Rather, I think would-be lawyers expect progressives (whom they tend to identify with) to not use them as propaganda targets to score points with perceived working class constituencies. I’m reminded of when the New America Foundation, which Lind co-founded, did just this when it sensationalized the changes to the already-generous IBR by saying the graduates of a high-debt, poor-outcome law school were essentially welfare beneficiaries because they were so amazingly educated. The rich lawyers get all the goodies while Pell languishes!
Moreover, even if lawyer-licensing requirements are loosened, which I agree they should be, it won’t result in cheap prices for consumers. Letting in foreign lawyers, a policy futilely advocated by Dean Baker and already implemented in many lawyer-heavy states, will only create a lot of malemployed foreign lawyers.

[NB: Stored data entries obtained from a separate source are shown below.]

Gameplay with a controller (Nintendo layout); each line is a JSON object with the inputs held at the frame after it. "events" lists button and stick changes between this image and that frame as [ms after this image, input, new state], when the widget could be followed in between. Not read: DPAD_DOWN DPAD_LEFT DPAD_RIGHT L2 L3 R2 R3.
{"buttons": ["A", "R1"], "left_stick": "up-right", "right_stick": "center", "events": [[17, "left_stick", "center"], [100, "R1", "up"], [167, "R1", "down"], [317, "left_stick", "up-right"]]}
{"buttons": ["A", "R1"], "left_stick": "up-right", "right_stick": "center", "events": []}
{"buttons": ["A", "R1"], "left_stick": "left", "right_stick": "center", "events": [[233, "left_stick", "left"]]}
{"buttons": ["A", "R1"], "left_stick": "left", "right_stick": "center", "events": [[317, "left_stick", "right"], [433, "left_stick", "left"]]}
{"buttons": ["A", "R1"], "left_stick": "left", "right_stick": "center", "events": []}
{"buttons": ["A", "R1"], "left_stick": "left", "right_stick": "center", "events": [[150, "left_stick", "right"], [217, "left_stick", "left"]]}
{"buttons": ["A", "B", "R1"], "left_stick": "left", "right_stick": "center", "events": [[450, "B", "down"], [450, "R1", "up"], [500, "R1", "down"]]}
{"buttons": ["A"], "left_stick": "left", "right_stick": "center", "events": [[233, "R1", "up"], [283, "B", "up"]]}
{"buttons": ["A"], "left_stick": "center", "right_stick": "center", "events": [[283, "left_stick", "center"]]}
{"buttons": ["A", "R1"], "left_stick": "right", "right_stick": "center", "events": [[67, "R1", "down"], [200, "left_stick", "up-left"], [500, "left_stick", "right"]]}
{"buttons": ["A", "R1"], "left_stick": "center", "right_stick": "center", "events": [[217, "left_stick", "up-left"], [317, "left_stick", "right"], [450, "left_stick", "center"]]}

Don’t expect Michael Lind and the progressives to explain why prices haven’t dropped or help clean up the mess anymore than the “absolute-liability” conservatives or million-dollar-law-degree professors will the current one. Meanwhile, the effort progressives spend attacking their educated constituents pointlessly alienates them.
The message that Lind et al. send to law applicants and grads is that they can expect no ideological allies if things don’t work out for them. It even tells them that if they do succeed at law, it’s because they cheated. If there’s a reason not to go to law school, political isolation is it.